Birth and Larval stage
Both adult American eels and European eels spawn somewhere within the vast Sargasso Sea, a gyre in the Atlantic. Eggs mature into leptocephalus, which drift along on the Atlantic currents while maturing slowly (maybe for as long as two years) into glass eels.
The eels mature from their larval form to transparent glass eels. We tend to use the terms interchangeably, but once they enter freshwater and start eating, they start to gain color and become elvers. They make their way upstream from landings all along the Atlantic Seaboard and Caribbean. In Canada, elvers are showing up in smaller numbers.
Maturation and Spawning
Left to their own devices, eels mature into yellow eels in freshwater rivers and lakes. They’re known as silver eels when they’re sexually mature (for females, this could be 15-20 years in Maine waters, as little as 3 for male) and it is at this point that they make their way back to the Sargasso to spawn (and, it is presumed, there they die).
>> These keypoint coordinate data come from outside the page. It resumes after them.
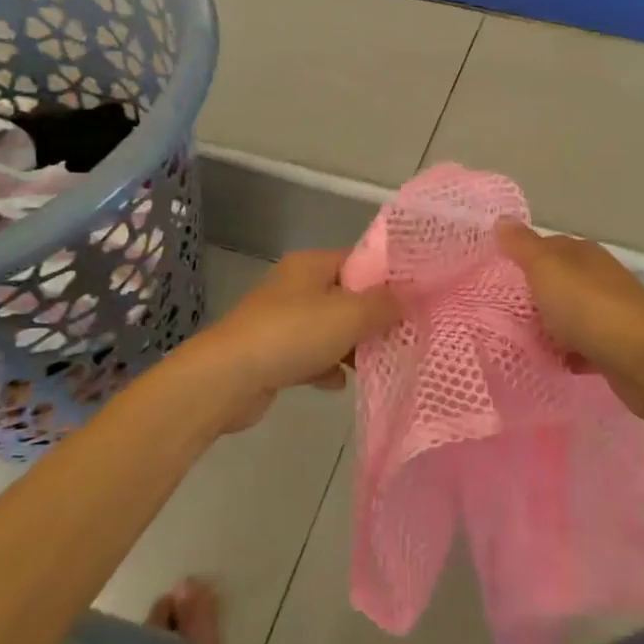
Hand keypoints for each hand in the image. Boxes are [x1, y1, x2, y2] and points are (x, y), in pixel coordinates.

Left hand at [182, 249, 398, 431]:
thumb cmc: (293, 334)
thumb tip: (410, 296)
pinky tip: (340, 383)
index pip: (359, 260)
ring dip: (352, 346)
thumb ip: (385, 304)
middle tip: (404, 335)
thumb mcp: (350, 314)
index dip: (388, 277)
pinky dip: (326, 368)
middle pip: (346, 297)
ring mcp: (281, 321)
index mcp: (311, 265)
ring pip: (329, 329)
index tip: (415, 299)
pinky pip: (310, 357)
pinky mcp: (272, 355)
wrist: (227, 378)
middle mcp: (295, 287)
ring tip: (380, 361)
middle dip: (373, 317)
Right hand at [495, 220, 643, 423]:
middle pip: (556, 283)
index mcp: (582, 254)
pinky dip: (567, 355)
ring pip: (568, 316)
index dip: (520, 258)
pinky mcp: (616, 348)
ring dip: (548, 328)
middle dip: (531, 297)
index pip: (546, 247)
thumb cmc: (591, 309)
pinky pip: (582, 347)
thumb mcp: (547, 270)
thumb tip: (502, 219)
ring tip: (518, 343)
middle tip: (497, 314)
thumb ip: (523, 247)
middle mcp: (598, 278)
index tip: (493, 276)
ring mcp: (610, 313)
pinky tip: (552, 364)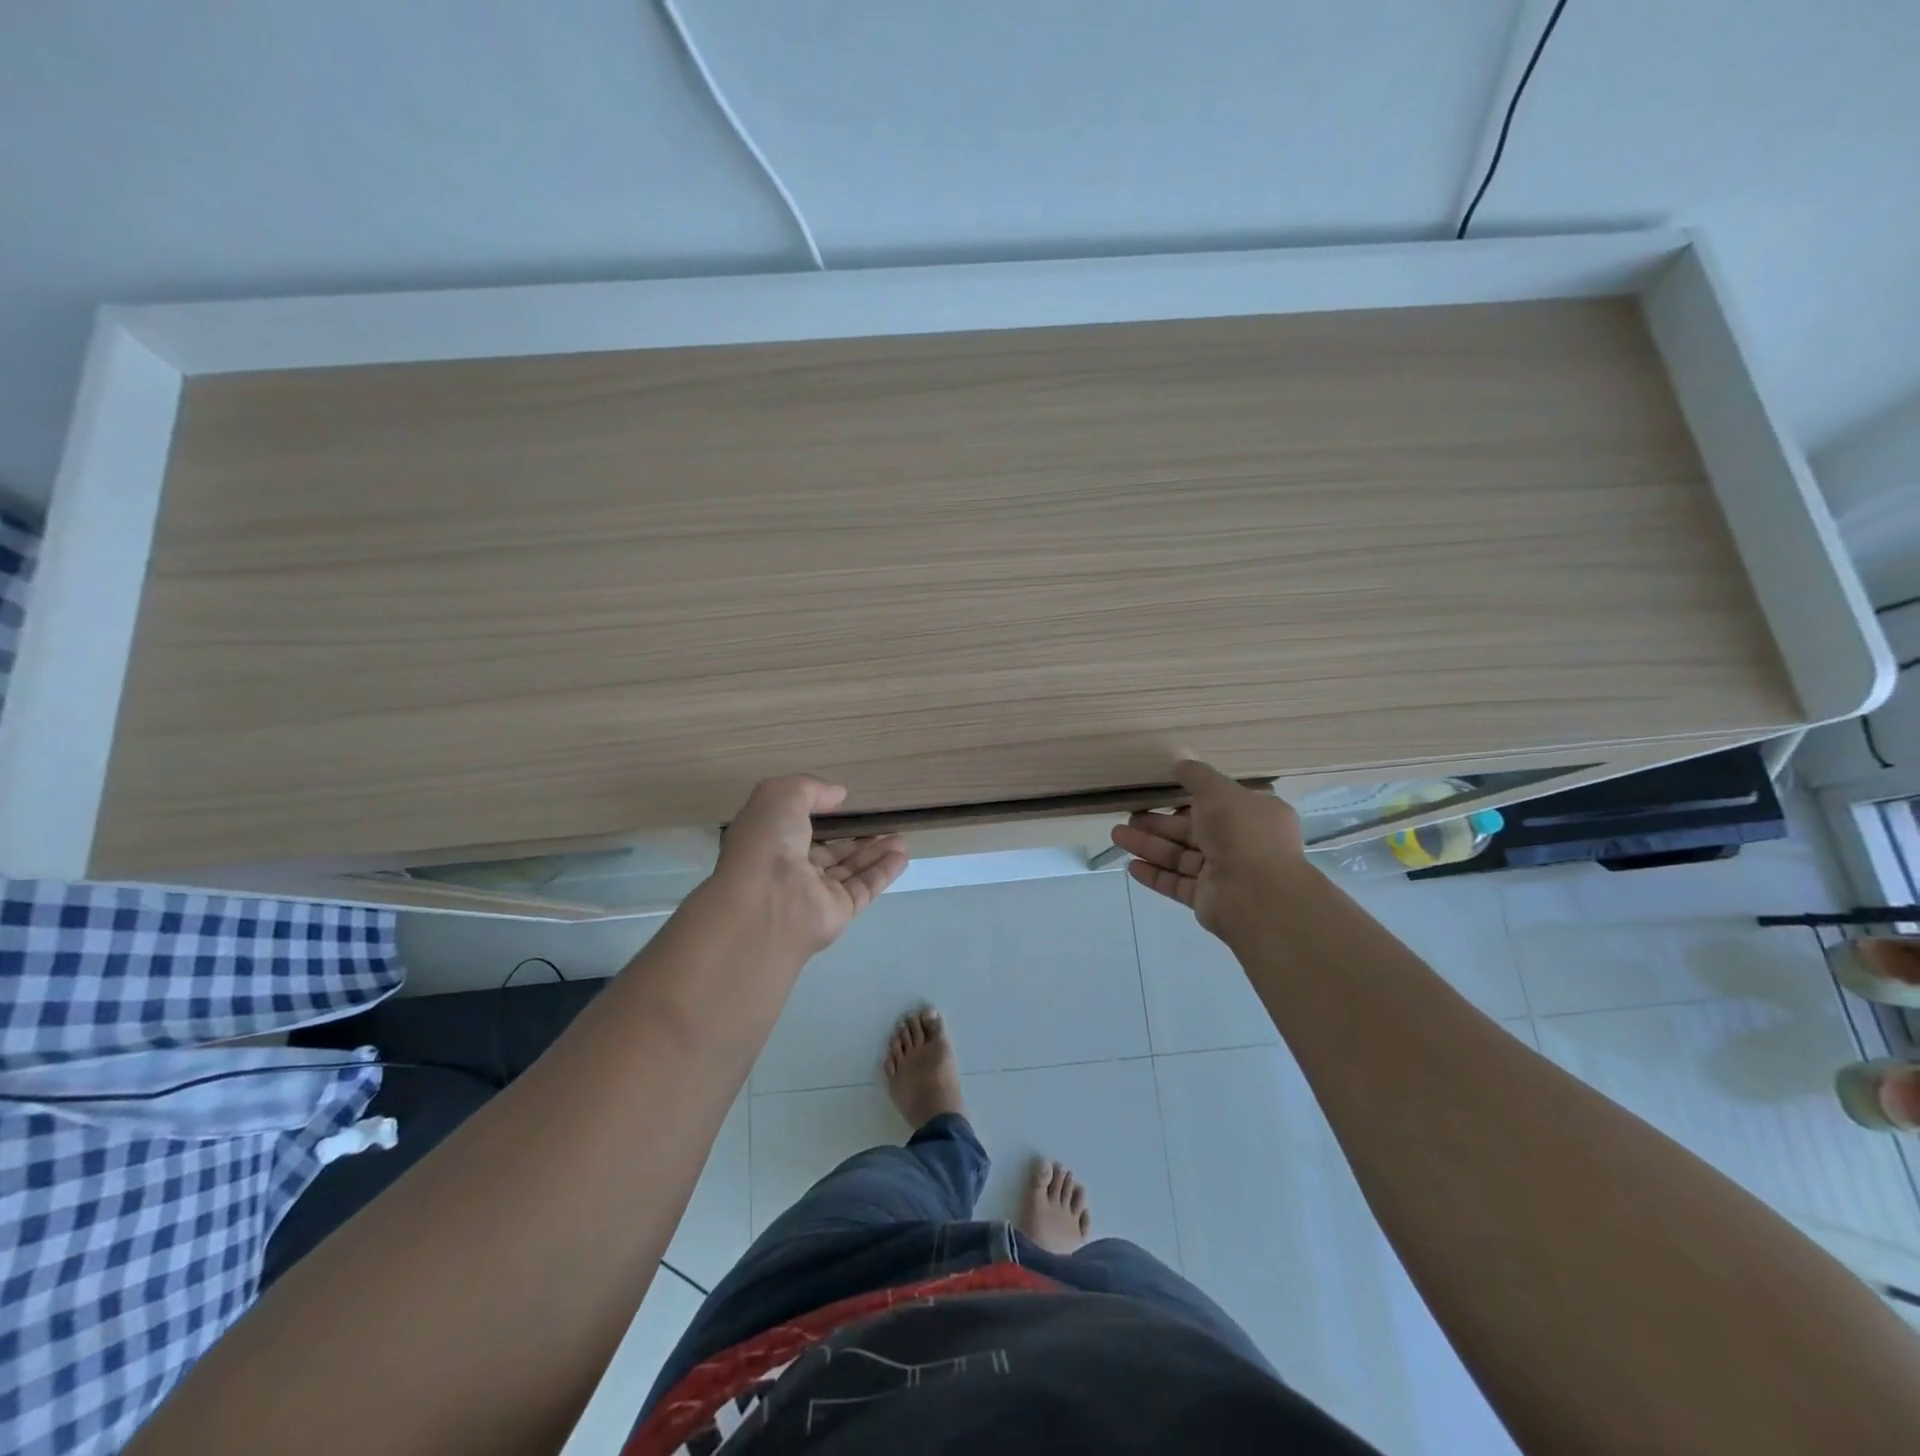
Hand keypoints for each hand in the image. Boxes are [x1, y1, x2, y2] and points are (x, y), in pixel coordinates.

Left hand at [715, 775, 907, 955]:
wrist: (767, 903)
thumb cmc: (767, 843)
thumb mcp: (781, 796)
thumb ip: (810, 789)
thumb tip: (838, 795)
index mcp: (770, 842)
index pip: (796, 828)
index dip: (818, 814)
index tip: (842, 803)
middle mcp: (791, 869)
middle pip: (829, 852)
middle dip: (855, 839)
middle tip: (883, 824)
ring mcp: (815, 894)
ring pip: (850, 870)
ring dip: (875, 853)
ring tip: (900, 838)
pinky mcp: (838, 912)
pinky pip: (865, 887)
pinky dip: (884, 872)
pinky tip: (902, 856)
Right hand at [1110, 760, 1310, 939]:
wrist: (1256, 895)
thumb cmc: (1242, 833)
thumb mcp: (1219, 791)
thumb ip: (1197, 776)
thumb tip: (1180, 758)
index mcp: (1253, 816)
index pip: (1218, 804)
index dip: (1188, 798)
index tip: (1160, 792)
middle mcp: (1241, 845)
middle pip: (1192, 831)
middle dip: (1159, 823)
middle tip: (1129, 815)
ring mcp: (1223, 874)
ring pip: (1180, 856)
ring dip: (1148, 845)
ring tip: (1116, 835)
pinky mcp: (1206, 899)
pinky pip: (1176, 883)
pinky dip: (1154, 874)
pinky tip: (1130, 865)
Only two states in the U.S. — Maine and South Carolina — allow for the capture and sale of these BABY eels. The eels are so tiny at this stage that there are about 2,500 of them in a pound. Once caught, they are stored in tanks and then prepared for shipment to Asia.
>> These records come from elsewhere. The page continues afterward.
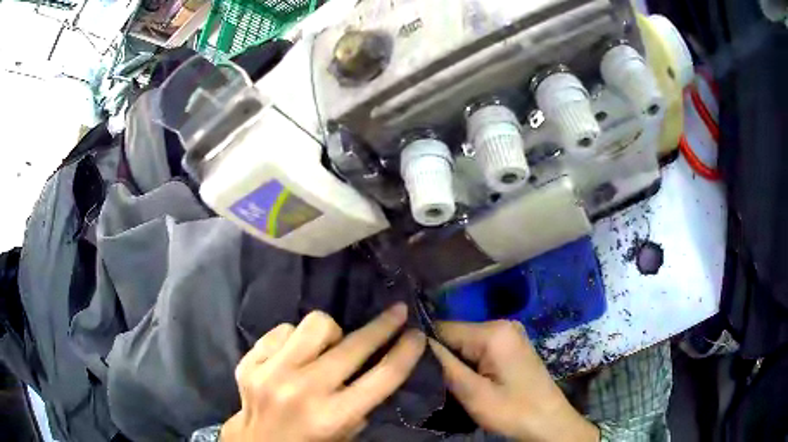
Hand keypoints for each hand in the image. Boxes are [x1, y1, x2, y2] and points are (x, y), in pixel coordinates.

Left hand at [222, 303, 425, 441]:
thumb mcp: (347, 431)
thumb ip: (364, 399)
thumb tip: (381, 357)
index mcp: (333, 416)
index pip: (383, 377)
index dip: (406, 351)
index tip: (417, 333)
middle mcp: (302, 391)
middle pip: (353, 345)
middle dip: (383, 326)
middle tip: (396, 313)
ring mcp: (271, 373)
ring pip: (315, 324)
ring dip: (329, 335)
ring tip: (325, 349)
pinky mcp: (249, 363)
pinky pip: (283, 330)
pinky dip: (294, 340)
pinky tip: (293, 356)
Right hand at [429, 321, 598, 441]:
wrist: (549, 422)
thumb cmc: (513, 411)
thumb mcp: (474, 393)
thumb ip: (445, 365)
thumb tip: (416, 341)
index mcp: (494, 331)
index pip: (443, 328)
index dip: (426, 348)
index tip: (416, 369)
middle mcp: (502, 324)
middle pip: (455, 334)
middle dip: (443, 357)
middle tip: (437, 382)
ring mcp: (509, 334)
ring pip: (466, 343)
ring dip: (456, 362)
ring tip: (452, 383)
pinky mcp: (511, 346)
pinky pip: (479, 348)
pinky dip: (470, 363)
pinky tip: (469, 380)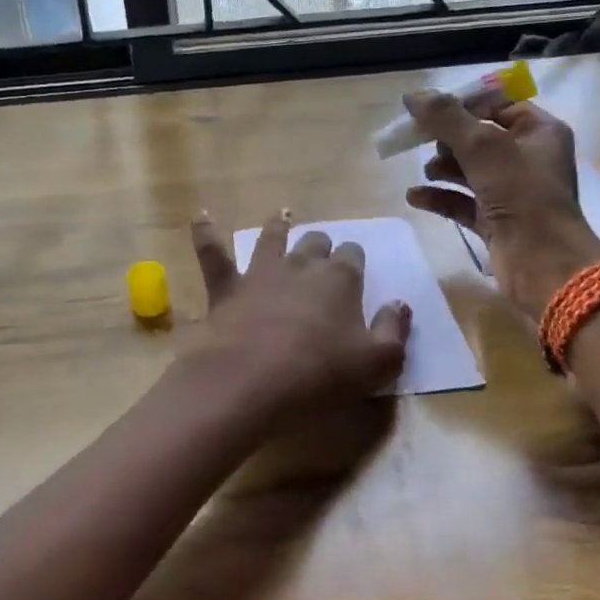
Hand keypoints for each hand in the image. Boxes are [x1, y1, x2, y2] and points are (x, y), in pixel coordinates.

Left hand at [184, 210, 411, 415]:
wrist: (250, 383)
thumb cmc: (320, 375)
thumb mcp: (377, 364)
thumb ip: (394, 331)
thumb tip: (399, 304)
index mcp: (340, 279)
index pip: (353, 255)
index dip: (355, 261)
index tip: (355, 273)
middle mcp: (300, 265)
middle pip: (315, 243)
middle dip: (321, 246)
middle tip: (322, 257)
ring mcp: (260, 273)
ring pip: (271, 238)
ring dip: (278, 227)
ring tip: (283, 216)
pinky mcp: (225, 289)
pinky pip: (212, 254)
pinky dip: (205, 234)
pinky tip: (200, 218)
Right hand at [402, 93, 599, 314]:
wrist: (543, 263)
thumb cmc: (522, 195)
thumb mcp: (482, 147)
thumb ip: (446, 118)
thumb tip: (412, 96)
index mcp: (539, 132)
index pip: (497, 105)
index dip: (462, 105)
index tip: (429, 110)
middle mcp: (528, 159)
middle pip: (479, 138)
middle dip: (448, 139)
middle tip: (423, 141)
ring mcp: (511, 193)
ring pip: (469, 171)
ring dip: (443, 168)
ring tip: (426, 171)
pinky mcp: (495, 222)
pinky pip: (462, 202)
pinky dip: (439, 197)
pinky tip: (414, 197)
The eels are shipped live to various farms in China and throughout eastern Asia. Here, the eels are force fed a high protein diet, causing them to mature at a highly accelerated rate. Within a year, they’re ready for harvest.
The eels are processed and then shipped worldwide for consumption. Chinese eel exports are worth approximately $790 million a year and account for eight percent of all Chinese aquatic product exports. The largest importer of eel products from China is Japan; almost 90 percent of all eels consumed in Japan come from China.
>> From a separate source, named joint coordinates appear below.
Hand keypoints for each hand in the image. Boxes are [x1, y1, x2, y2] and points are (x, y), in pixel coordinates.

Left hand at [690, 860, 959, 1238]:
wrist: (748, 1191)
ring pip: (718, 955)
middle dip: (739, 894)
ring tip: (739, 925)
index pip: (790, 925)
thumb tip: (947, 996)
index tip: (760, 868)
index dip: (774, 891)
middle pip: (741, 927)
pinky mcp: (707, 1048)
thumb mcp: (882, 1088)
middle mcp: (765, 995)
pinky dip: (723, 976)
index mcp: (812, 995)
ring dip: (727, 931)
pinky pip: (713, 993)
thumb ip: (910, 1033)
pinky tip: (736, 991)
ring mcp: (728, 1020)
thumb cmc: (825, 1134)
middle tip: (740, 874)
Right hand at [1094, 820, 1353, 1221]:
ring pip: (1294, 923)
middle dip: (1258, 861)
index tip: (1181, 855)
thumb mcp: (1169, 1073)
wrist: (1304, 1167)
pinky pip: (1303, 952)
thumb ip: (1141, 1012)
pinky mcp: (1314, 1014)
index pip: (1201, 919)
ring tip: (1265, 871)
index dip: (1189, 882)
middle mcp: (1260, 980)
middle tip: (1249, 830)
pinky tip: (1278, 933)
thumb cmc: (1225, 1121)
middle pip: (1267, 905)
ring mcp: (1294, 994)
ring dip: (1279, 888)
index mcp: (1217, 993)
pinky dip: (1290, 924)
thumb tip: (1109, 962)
The American Eel: Long Distance Traveler
The American eel, Anguilla Rostrata, is born in the Sargasso Sea and can travel thousands of miles before reaching and entering freshwater as a glass eel or elver. In the U.S. it is caught in this baby stage only in Maine and South Carolina and almost always ends up sold to the Asian eel farm market, at big profits, to be grown to maturity and sold again, at big profits. Here’s the irony””some of these eels ultimately come back to the United States after being raised and processed in China, Taiwan, Korea or Japan. If you’ve eaten eel in an American sushi restaurant, you could well have had what was once a Maine elver. Some wonder, why not grow those eels out in America or even Maine?